§ **INPUT DATA**:
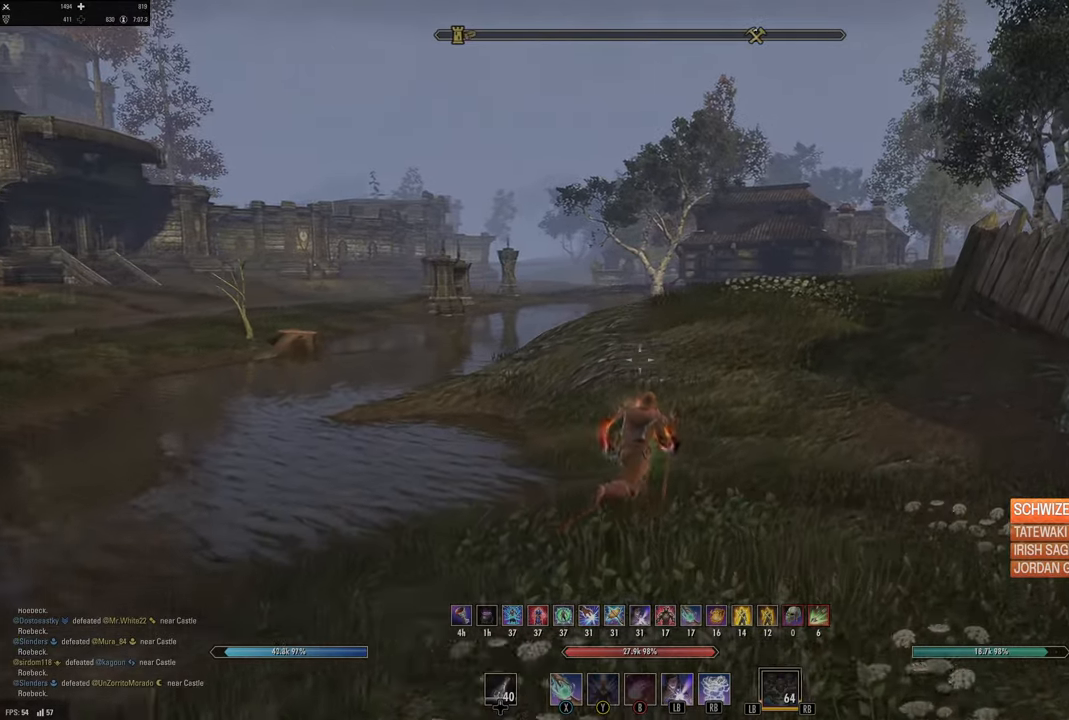
{"buttons": [], "left_stick": "up-right", "right_stick": "center", "events": [[284, "right_stick", "left"], [467, "right_stick", "center"]]}
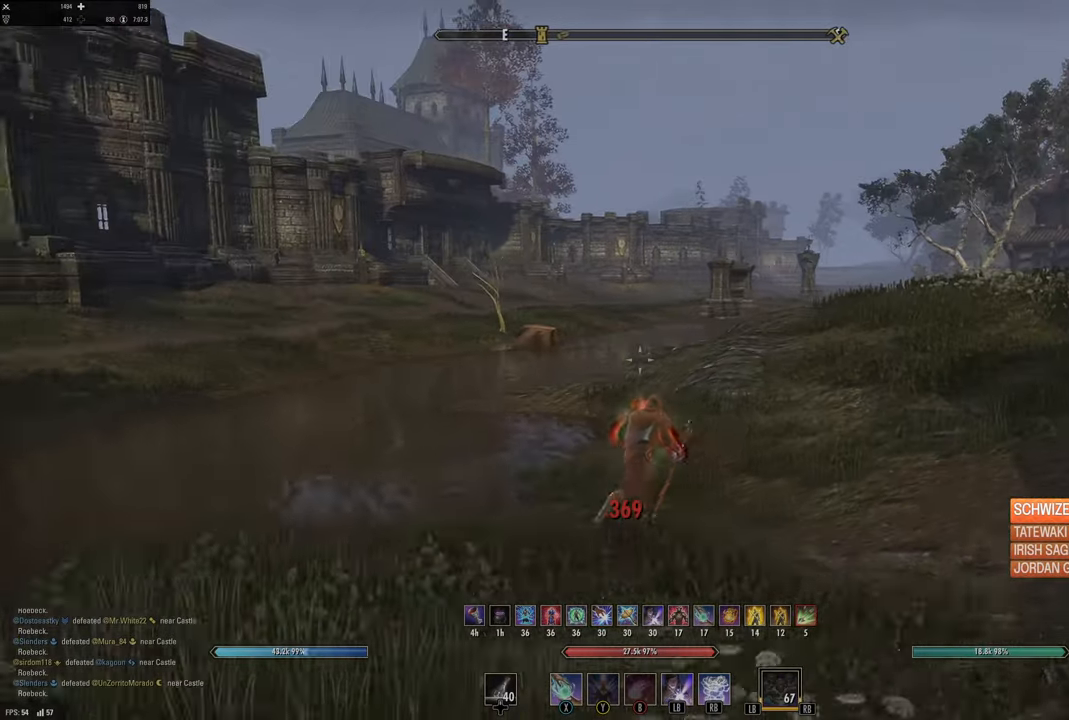
{"buttons": [], "left_stick": "up-right", "right_stick": "left", "events": [[317, "right_stick", "left"]]}
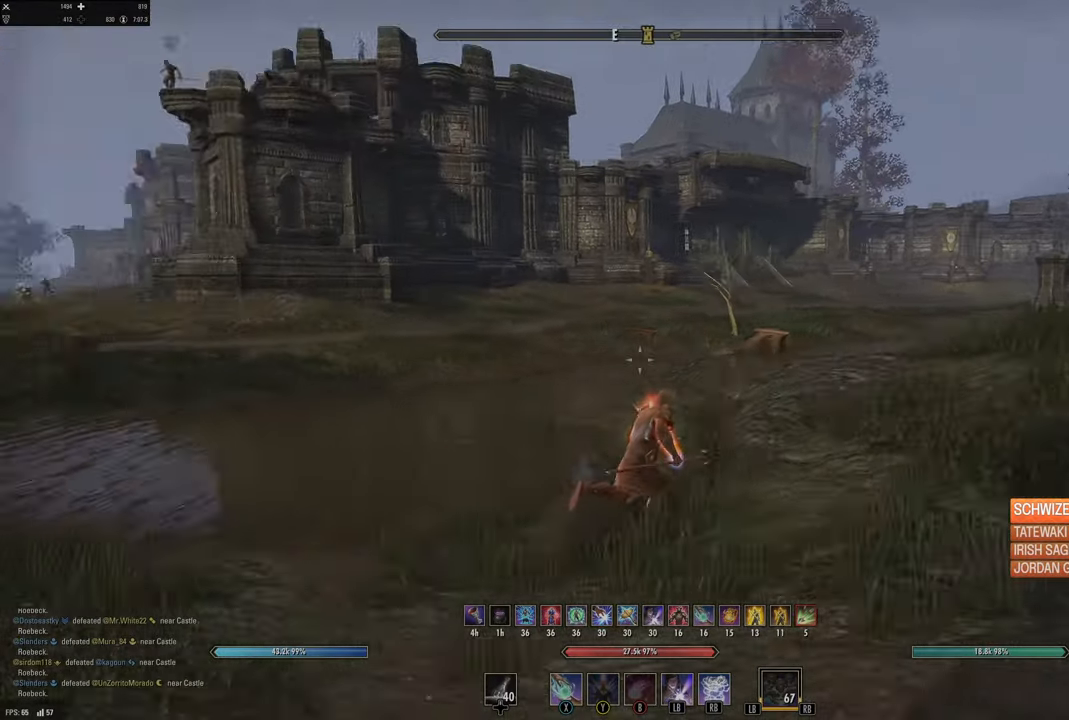
{"buttons": [], "left_stick": "up-right", "right_stick": "center"}
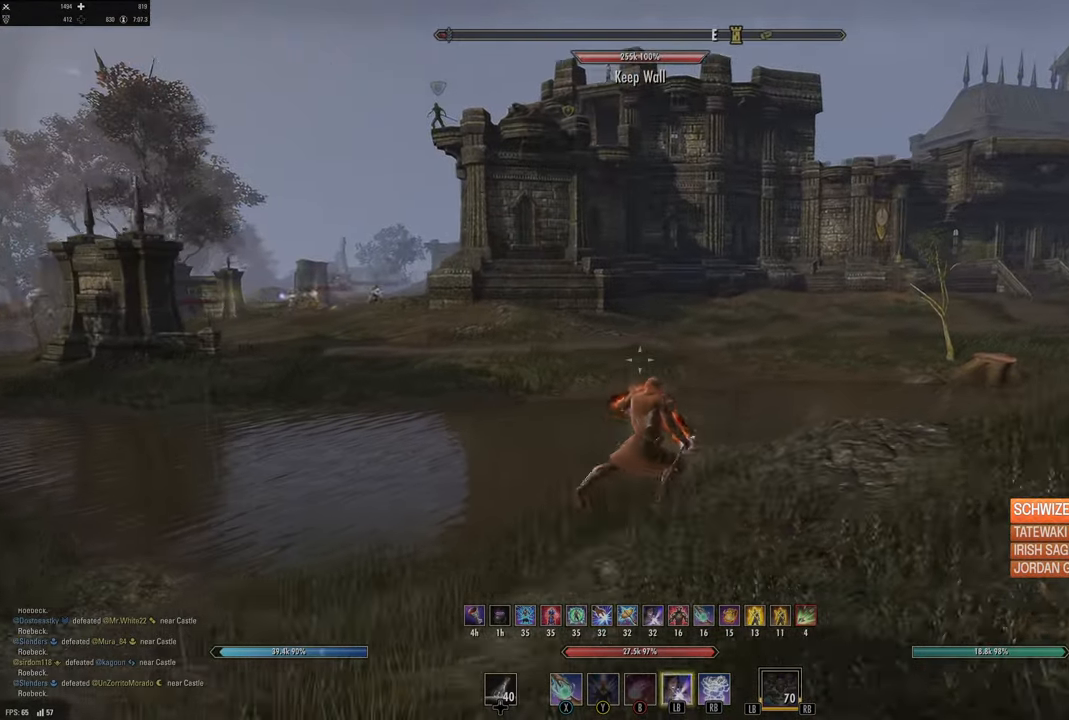
{"buttons": [], "left_stick": "up-right", "right_stick": "center", "events": [[117, "right_stick", "left"], [334, "right_stick", "center"]]}
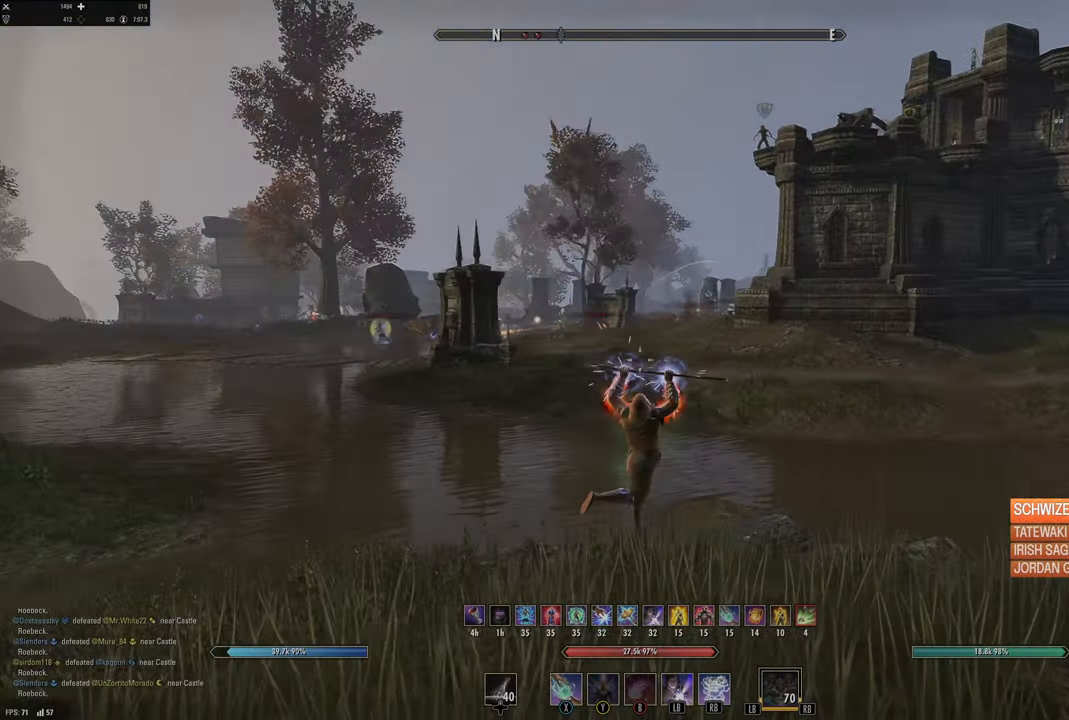
{"buttons": [], "left_stick": "left", "right_stick": "center", "events": [[134, "left_stick", "left"], [400, "X", "down"], [484, "X", "up"]]}
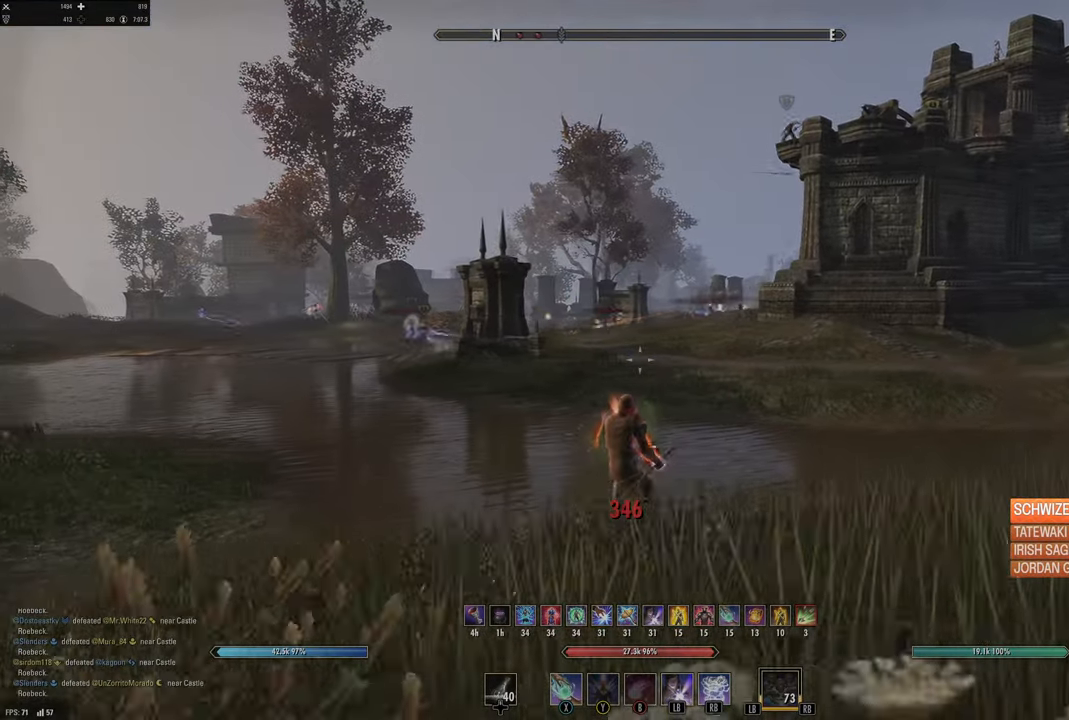
{"buttons": [], "left_stick": "left", "right_stick": "center", "events": []}
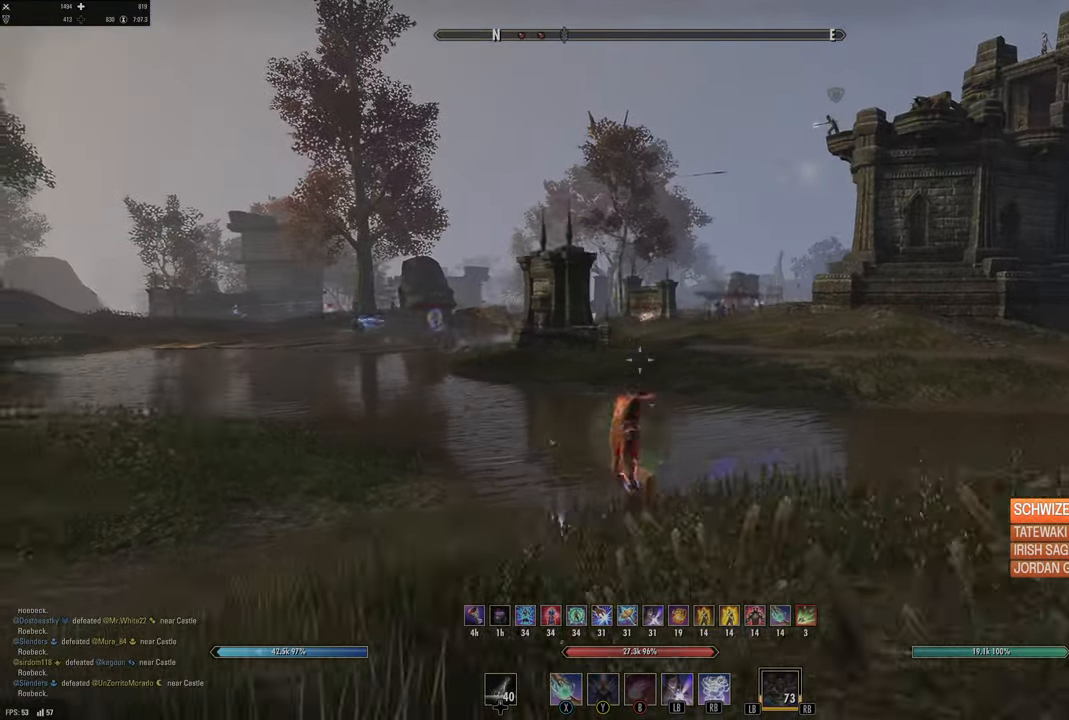
{"buttons": [], "left_stick": "left", "right_stick": "center", "events": [[34, "right_stick", "right"], [217, "right_stick", "center"]]}
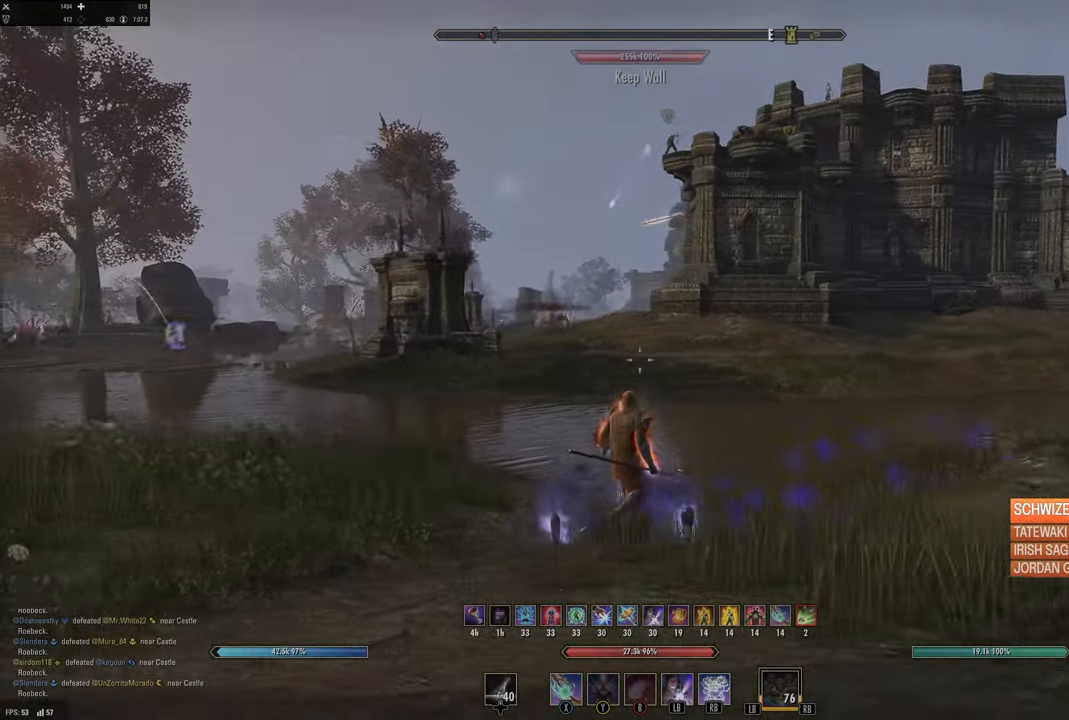
{"buttons": [], "left_stick": "left", "right_stick": "up", "events": [[17, "right_stick", "up-right"], [217, "right_stick", "center"], [417, "right_stick", "up"]]}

§ **YOUR GOAL**:
What's needed is every record restated exactly, pictures excluded.

§ **OUTPUT OF THE TASK**:
{"buttons": [], "left_stick": "up-right", "right_stick": "center", "events": [[284, "right_stick", "left"], [467, "right_stick", "center"]]}
{"buttons": [], "left_stick": "up-right", "right_stick": "left", "events": [[317, "right_stick", "left"]]}
{"buttons": [], "left_stick": "up-right", "right_stick": "center"}
{"buttons": [], "left_stick": "up-right", "right_stick": "center", "events": [[117, "right_stick", "left"], [334, "right_stick", "center"]]}
{"buttons": [], "left_stick": "left", "right_stick": "center", "events": [[134, "left_stick", "left"], [400, "X", "down"], [484, "X", "up"]]}
{"buttons": [], "left_stick": "left", "right_stick": "center", "events": []}
{"buttons": [], "left_stick": "left", "right_stick": "center", "events": [[34, "right_stick", "right"], [217, "right_stick", "center"]]}
{"buttons": [], "left_stick": "left", "right_stick": "up", "events": [[17, "right_stick", "up-right"], [217, "right_stick", "center"], [417, "right_stick", "up"]]}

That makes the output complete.